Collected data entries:
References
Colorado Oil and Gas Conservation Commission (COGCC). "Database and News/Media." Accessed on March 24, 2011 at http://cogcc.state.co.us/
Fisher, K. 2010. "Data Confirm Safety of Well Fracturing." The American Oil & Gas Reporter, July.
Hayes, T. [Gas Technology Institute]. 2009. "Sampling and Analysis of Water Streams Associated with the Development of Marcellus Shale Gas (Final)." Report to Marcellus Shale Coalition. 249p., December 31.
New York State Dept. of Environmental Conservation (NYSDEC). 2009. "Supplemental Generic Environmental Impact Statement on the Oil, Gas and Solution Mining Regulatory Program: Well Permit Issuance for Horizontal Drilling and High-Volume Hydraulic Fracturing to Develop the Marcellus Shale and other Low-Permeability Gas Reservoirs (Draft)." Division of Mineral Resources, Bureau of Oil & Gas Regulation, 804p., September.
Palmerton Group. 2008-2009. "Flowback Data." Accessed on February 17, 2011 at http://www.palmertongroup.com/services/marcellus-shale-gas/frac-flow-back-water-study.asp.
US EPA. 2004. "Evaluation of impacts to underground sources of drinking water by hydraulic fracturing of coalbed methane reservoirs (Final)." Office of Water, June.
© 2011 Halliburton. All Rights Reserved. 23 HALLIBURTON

» **EXERCISE GOAL**: Your task is to reproduce all the data exactly as shown.

» **SOLUTION TO THIS PROBLEM**:
References
Colorado Oil and Gas Conservation Commission (COGCC). "Database and News/Media." Accessed on March 24, 2011 at http://cogcc.state.co.us/
Fisher, K. 2010. "Data Confirm Safety of Well Fracturing." The American Oil & Gas Reporter, July.
Hayes, T. [Gas Technology Institute]. 2009. "Sampling and Analysis of Water Streams Associated with the Development of Marcellus Shale Gas (Final)." Report to Marcellus Shale Coalition. 249p., December 31.
New York State Dept. of Environmental Conservation (NYSDEC). 2009. "Supplemental Generic Environmental Impact Statement on the Oil, Gas and Solution Mining Regulatory Program: Well Permit Issuance for Horizontal Drilling and High-Volume Hydraulic Fracturing to Develop the Marcellus Shale and other Low-Permeability Gas Reservoirs (Draft)." Division of Mineral Resources, Bureau of Oil & Gas Regulation, 804p., September.
Palmerton Group. 2008-2009. "Flowback Data." Accessed on February 17, 2011 at http://www.palmertongroup.com/services/marcellus-shale-gas/frac-flow-back-water-study.asp.
US EPA. 2004. "Evaluation of impacts to underground sources of drinking water by hydraulic fracturing of coalbed methane reservoirs (Final)." Office of Water, June.
© 2011 Halliburton. All Rights Reserved. 23 HALLIBURTON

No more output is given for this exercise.